Qui aurait pensé après une victoire décrochée au concours circuit en 1997, que David Bartholomé deviendrait une figure incontournable de la scène belge ? 10 ans après leur premier album « Feuded », David, Teuk Henri et Charly De Croix (nouveau batteur) nous invitent à danser et à célébrer la bête sur leur cinquième opus « Dance on the Beast ».
Coréalisé durant l’été 2008 en compagnie du tyrannique mais non moins talentueux Dimitri Tikovoi (Goldfrapp, Placebo, Horrors…) et enregistré entre les studios londoniens de Flood (producteur de U2, Depeche Mode, PJ Harvey, Soulwax…) et Bruxelles, ce dernier album gagne en maturité et professionnalisme.
Le journal, rédigé lors de la production de l’album (www.sharko.be), nous apprend beaucoup sur les intentions du leader du groupe. L’esprit de « Dance on the Beast » se présente comme l’évolution logique de « Molecule ». Un album qui s’interroge sur le futur, sur les angoisses et les joies de l’auteur.
Plongé dans ses éternelles et instinctives (in)certitudes, David Bartholomé nous invite à un voyage initiatique visant à dompter, dominer et épuiser la bête. Exorciser et danser sur les fantômes, les monstres qui l’habitent, qui nous hantent tous. Faire resurgir les peurs et les ombres du passé pour les combattre et leur rire au visage. Expérience au cœur de ses paradoxes, de ses stigmates en voie de guérison. La mise en mélodie de son hypersensibilité nous enivre d’influx hypnotiques. L’impression de découvrir la lune à vélo dans un mouvement qui le soulève lentement de son plancher peuplé de souris noires. Onze morceaux évoluant entre anxiété et optimisme! Le clown triste de la formation bruxelloise n’est ‘pas toujours sagesse et maturité’, mais se rend compte, au fil du temps, qu’il ‘aime la vie finalement’ et compte la célébrer à travers ce dernier opus.

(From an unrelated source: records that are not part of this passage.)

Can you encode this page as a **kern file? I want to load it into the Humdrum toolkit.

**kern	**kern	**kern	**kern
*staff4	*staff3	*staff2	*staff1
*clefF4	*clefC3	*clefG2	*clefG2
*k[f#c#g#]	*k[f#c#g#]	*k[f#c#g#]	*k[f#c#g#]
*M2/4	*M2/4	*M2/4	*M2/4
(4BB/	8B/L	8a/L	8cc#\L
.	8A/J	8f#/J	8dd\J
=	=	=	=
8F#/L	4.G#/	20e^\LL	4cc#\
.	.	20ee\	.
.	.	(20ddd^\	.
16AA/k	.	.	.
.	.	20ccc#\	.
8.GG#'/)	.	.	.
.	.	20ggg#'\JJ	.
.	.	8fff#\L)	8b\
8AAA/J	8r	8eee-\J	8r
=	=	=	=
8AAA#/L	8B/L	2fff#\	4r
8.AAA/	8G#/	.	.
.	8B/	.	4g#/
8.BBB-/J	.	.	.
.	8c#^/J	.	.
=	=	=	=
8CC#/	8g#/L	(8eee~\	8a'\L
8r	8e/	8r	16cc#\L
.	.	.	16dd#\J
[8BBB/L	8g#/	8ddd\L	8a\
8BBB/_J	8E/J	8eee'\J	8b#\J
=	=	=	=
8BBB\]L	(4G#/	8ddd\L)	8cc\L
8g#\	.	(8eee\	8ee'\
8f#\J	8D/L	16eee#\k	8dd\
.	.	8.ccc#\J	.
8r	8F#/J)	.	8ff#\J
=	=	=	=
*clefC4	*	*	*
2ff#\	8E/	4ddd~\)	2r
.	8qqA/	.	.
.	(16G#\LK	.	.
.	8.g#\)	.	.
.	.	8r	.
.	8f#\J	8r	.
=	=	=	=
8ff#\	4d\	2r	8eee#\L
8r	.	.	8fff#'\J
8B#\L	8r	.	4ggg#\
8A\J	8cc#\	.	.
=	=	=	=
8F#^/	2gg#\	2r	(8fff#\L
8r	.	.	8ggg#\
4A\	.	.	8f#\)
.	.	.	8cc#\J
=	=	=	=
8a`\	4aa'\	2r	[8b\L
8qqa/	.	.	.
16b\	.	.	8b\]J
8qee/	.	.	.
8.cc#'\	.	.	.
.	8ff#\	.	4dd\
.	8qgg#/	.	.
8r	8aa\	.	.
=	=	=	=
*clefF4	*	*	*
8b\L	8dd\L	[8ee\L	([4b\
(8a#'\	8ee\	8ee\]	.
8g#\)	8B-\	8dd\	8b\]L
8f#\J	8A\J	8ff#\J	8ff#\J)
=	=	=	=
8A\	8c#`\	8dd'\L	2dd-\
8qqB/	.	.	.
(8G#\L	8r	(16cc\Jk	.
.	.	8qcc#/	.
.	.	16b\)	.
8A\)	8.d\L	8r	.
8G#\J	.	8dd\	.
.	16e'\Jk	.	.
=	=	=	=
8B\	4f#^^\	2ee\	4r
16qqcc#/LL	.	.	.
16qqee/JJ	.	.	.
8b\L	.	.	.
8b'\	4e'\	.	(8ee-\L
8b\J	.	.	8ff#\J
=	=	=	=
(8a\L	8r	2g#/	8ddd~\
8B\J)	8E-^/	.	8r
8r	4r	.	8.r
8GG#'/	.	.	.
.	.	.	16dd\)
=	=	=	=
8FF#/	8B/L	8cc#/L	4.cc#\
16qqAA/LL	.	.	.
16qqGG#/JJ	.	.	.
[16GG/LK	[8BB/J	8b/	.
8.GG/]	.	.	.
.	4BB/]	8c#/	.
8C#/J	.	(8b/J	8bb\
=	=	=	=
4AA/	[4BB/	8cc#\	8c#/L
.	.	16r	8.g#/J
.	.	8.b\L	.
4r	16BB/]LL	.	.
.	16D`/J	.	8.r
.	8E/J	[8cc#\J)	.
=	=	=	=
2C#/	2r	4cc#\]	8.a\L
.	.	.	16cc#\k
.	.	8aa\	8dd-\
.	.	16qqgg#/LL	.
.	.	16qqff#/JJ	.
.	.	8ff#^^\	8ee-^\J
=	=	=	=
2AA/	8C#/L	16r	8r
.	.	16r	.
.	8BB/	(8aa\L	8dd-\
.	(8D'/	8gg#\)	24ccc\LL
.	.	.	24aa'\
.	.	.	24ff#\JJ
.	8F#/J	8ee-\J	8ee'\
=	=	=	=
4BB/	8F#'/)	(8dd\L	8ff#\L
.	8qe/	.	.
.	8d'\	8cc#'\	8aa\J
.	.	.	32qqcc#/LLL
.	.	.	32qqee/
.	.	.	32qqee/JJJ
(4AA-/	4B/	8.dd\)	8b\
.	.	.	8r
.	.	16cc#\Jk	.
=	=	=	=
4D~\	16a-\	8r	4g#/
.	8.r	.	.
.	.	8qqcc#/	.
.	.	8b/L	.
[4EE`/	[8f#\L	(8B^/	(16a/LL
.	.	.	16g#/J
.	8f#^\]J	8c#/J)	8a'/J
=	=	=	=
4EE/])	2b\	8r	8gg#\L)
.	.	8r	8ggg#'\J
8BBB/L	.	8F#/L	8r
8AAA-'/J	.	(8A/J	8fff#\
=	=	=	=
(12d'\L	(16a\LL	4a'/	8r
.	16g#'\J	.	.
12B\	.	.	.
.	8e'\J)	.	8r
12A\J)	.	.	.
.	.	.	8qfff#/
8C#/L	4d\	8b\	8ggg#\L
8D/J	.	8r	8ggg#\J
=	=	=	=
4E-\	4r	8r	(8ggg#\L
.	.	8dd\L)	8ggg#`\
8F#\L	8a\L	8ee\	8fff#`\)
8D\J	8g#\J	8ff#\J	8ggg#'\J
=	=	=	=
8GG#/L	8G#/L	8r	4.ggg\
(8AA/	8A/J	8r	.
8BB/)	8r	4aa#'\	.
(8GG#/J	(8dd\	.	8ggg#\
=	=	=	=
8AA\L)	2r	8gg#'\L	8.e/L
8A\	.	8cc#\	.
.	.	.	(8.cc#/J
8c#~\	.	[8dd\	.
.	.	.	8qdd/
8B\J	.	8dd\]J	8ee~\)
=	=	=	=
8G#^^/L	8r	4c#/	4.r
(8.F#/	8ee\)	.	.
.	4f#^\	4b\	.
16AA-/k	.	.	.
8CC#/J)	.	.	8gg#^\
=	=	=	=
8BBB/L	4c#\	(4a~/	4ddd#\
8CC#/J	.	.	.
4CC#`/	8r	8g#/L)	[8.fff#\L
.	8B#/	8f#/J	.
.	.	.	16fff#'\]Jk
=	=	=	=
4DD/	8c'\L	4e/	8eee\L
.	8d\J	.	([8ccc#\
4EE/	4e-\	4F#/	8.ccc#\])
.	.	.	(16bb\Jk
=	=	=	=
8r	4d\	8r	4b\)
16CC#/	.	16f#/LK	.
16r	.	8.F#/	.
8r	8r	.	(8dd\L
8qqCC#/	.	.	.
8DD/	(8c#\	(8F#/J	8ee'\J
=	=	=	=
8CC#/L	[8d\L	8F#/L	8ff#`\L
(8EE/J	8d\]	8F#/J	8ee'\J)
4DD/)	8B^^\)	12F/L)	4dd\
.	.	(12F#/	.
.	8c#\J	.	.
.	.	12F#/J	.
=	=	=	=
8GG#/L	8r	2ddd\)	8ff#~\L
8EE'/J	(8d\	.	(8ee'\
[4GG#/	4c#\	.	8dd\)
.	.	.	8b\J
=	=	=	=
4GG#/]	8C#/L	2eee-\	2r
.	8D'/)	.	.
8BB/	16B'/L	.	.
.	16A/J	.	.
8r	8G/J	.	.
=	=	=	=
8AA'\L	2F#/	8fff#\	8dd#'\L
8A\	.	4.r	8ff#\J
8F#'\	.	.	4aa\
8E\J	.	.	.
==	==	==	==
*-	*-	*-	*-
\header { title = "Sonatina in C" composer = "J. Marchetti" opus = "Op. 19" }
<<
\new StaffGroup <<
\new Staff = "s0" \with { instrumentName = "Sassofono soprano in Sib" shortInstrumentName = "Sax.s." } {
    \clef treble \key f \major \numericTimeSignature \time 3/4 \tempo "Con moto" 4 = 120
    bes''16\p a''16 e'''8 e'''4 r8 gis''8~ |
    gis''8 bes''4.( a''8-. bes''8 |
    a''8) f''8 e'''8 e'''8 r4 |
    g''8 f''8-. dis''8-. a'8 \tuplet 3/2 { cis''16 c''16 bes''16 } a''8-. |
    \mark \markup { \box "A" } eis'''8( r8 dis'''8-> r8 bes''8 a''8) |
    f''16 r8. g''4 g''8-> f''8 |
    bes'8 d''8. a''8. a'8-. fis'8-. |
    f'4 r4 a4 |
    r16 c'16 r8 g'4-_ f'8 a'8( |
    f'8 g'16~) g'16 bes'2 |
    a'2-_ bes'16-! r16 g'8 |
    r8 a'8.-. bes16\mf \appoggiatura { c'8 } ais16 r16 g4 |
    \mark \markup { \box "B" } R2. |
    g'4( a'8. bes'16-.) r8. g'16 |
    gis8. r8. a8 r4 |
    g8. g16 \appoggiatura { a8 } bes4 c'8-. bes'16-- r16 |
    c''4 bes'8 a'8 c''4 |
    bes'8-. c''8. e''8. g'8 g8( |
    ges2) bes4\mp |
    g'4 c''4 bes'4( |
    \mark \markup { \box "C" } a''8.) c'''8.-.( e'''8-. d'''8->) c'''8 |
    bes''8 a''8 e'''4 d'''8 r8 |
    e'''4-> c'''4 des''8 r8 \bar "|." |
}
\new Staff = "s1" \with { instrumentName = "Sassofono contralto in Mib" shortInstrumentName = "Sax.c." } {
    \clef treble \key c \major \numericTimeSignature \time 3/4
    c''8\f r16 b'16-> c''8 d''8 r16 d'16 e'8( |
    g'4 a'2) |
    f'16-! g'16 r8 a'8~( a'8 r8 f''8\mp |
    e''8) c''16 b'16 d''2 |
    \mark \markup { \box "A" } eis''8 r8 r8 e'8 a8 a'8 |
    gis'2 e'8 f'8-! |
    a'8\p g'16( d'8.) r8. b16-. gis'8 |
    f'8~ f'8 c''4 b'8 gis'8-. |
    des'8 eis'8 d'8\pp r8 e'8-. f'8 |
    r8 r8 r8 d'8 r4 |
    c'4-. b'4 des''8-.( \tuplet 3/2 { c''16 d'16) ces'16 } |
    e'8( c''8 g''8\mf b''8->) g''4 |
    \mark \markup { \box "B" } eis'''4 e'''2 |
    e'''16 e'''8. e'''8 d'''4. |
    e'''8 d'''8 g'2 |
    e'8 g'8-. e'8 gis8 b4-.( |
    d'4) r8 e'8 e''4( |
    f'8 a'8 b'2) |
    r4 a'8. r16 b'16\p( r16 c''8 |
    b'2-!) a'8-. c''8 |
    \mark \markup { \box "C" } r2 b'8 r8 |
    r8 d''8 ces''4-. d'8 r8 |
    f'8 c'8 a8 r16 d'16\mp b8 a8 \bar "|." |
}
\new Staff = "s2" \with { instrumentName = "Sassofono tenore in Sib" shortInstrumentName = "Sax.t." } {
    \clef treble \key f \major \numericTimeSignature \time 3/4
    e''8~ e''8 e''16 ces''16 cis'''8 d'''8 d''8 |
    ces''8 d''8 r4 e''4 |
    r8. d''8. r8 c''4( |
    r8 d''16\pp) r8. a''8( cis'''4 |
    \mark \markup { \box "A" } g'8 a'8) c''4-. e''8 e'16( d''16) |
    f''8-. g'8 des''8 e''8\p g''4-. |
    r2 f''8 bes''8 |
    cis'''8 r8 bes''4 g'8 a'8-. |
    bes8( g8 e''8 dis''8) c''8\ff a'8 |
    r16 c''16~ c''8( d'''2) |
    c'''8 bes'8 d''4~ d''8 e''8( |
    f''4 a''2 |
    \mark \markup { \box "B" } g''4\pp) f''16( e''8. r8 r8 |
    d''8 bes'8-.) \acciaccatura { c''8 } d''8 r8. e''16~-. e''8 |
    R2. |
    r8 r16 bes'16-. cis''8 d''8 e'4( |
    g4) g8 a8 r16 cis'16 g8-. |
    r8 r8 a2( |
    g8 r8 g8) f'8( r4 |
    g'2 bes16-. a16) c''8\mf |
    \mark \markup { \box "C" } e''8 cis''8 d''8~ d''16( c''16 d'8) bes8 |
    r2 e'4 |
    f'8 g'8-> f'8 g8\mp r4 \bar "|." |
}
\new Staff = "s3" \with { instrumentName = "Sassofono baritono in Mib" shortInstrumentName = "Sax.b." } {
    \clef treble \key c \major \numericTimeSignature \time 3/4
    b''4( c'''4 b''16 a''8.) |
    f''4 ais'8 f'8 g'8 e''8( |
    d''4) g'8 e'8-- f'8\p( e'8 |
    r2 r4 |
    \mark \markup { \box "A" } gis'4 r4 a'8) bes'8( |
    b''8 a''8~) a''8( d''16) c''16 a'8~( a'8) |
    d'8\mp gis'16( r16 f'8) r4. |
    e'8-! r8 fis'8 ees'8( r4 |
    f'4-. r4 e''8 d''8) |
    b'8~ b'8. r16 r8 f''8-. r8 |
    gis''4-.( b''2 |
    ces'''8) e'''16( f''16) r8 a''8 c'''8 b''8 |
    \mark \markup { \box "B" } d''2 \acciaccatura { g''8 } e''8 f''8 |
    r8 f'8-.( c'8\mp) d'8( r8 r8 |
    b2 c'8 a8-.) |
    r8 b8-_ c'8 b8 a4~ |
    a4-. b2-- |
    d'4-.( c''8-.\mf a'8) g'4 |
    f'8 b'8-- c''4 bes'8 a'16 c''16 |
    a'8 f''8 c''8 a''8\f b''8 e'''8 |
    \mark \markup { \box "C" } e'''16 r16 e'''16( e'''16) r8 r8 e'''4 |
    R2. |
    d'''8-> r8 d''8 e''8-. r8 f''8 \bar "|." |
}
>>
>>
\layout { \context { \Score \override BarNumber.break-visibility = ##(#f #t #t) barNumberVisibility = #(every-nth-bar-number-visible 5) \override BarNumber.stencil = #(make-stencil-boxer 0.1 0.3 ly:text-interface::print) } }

A l’image du leader du groupe, « Dance on the Beast » se présente comme un album aux mille facettes : complexe, dense, aux influences éclectiques. Paradoxe et diversité dans lesquels le groupe parvient à trouver un certain équilibre. Sharko s’arrache au confort du coton et opte pour un changement et une évolution sonore. Cette métamorphose représente souvent une prise de risque et la formation bruxelloise marche sur ce fil onduleux sans jamais chuter.
Le dernier elpee s’ouvre rapidement à de nouvelles sonorités davantage électro-dance et ludiques. « Yo heart » et « Rise Up » se veulent plus dansants. Une sorte de ‘happy-happy / show-biz strass’. Morceau aux allures doucement disco-pop qui évoque parfois Zita Swoon. Une harmonie entre ombres et lumières réussie.
L’album se nourrit de sonorités diverses conjuguant la basse ronflante de Bartholomé et les riffs orageux de Teuk à d’autres instruments plus inhabituels. Ainsi, les compos sont colorées d’un vieux synthé Roland de 1971 et d’un Solina vintage. Le tout nous offre des sonorités nostalgiques et démodées aux couleurs ‘hypesques’.
« Horses », morceau inclassable, illustre bien le nouveau visage Sharko. La plage prend sa source sur un petit thème ‘Electro-Atari’ (NDR : intro ressemblant à s’y méprendre au générique du jeu télévisé Motus sur France 2) placé sous une grille d’accords gores et sombres. Après quelques percussions indiennes, viennent se greffer des claviers introduisant une langueur ‘lynchéenne’. Puis se terminent sur des impressions post-new wave. Etonnant ! La touche excentrique de Dimitri Tikovoi se fait ici lourdement entendre. Pour définir cet ovni, la description la plus fiable restera cependant votre oreille.
On remarquera également « Never the same » aux airs groovy couverts d’un synthé grinçant proche du bruit strident de la scie.
Malgré ces quelques innovations musicales et le très commercial « Since you called » aux guitares white funk, Sharko gagne globalement en maturité sans perdre de son âme.
Le superbe « 23 find we belong », suite de « Sweet Protection » présent sur « Molecule », et « Mouse/Animal/Facebook/Danger » posent un regard serein et critique sur l’avenir tout en préservant l’esprit initial du groupe.
La sensibilité cinématographique de David Batholomé et la patte d’Henri Teuk restent présentes sur « Head » et le très orageux « Cinema Tech ». Remarquablement mixé par Peter Crosbie, ce délicieux côté bancal, bricolo, naïf propre au groupe demeure bien présent. Cet aspect se retrouve également sur « I’m so stupid… the things I did, I regret it ».
“Dance on the Beast” s’impose globalement par la plénitude acquise par la formation bruxelloise mêlant naturellement et astucieusement l’ancien au nouveau.